**Assignment**
Below are several records. Retype exactly those lines running from the one with "992 785 50312" through the one with "246 76 186.5", end lines included, and no others.

### Data provided ###

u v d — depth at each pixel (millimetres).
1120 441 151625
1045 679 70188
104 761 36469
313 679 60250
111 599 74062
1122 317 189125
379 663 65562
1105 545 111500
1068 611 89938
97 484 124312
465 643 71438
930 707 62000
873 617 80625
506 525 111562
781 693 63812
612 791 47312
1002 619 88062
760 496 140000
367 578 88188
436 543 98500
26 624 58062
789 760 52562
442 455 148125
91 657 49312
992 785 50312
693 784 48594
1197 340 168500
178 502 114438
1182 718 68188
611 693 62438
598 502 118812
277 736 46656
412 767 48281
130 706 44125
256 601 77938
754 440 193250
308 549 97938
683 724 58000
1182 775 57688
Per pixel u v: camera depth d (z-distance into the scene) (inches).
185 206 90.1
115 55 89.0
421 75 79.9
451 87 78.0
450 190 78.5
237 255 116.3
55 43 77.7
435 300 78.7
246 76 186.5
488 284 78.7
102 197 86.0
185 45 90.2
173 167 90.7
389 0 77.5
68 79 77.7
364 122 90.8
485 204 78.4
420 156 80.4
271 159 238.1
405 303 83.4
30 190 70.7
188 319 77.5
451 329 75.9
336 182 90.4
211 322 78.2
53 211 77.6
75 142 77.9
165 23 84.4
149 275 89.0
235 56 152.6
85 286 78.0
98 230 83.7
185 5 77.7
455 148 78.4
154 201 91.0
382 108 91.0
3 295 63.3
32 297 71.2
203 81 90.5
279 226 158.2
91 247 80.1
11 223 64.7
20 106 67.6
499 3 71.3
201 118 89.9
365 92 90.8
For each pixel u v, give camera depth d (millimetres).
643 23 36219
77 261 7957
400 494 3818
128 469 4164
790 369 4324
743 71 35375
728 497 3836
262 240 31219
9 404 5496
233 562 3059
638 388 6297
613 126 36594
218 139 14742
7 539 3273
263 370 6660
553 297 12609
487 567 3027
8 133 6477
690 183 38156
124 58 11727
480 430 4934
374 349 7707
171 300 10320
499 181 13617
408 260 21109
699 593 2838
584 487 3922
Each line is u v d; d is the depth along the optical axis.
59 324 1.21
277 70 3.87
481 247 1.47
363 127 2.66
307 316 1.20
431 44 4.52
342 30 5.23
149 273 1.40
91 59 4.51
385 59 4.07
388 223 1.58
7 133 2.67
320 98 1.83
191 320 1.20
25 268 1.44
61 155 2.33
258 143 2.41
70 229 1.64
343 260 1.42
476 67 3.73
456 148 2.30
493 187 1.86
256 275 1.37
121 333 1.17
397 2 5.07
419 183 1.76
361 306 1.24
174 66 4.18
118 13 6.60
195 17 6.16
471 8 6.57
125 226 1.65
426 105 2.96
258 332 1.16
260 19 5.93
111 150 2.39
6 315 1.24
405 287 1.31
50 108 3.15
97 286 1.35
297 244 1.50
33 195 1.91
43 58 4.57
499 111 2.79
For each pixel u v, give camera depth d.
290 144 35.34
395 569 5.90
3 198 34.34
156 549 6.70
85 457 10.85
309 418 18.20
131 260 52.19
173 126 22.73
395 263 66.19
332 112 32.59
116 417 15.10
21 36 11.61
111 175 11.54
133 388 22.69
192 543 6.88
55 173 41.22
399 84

###

**Response**
992 785 50312
693 784 48594
1197 340 168500
178 502 114438
1182 718 68188
611 693 62438
598 502 118812
277 736 46656
412 767 48281
130 706 44125
256 601 77938
754 440 193250
308 549 97938
683 724 58000
1182 775 57688
Per pixel u v: camera depth d (z-distance into the scene) (inches).
185 206 90.1
115 55 89.0
421 75 79.9
451 87 78.0
450 190 78.5
237 255 116.3
55 43 77.7
435 300 78.7
246 76 186.5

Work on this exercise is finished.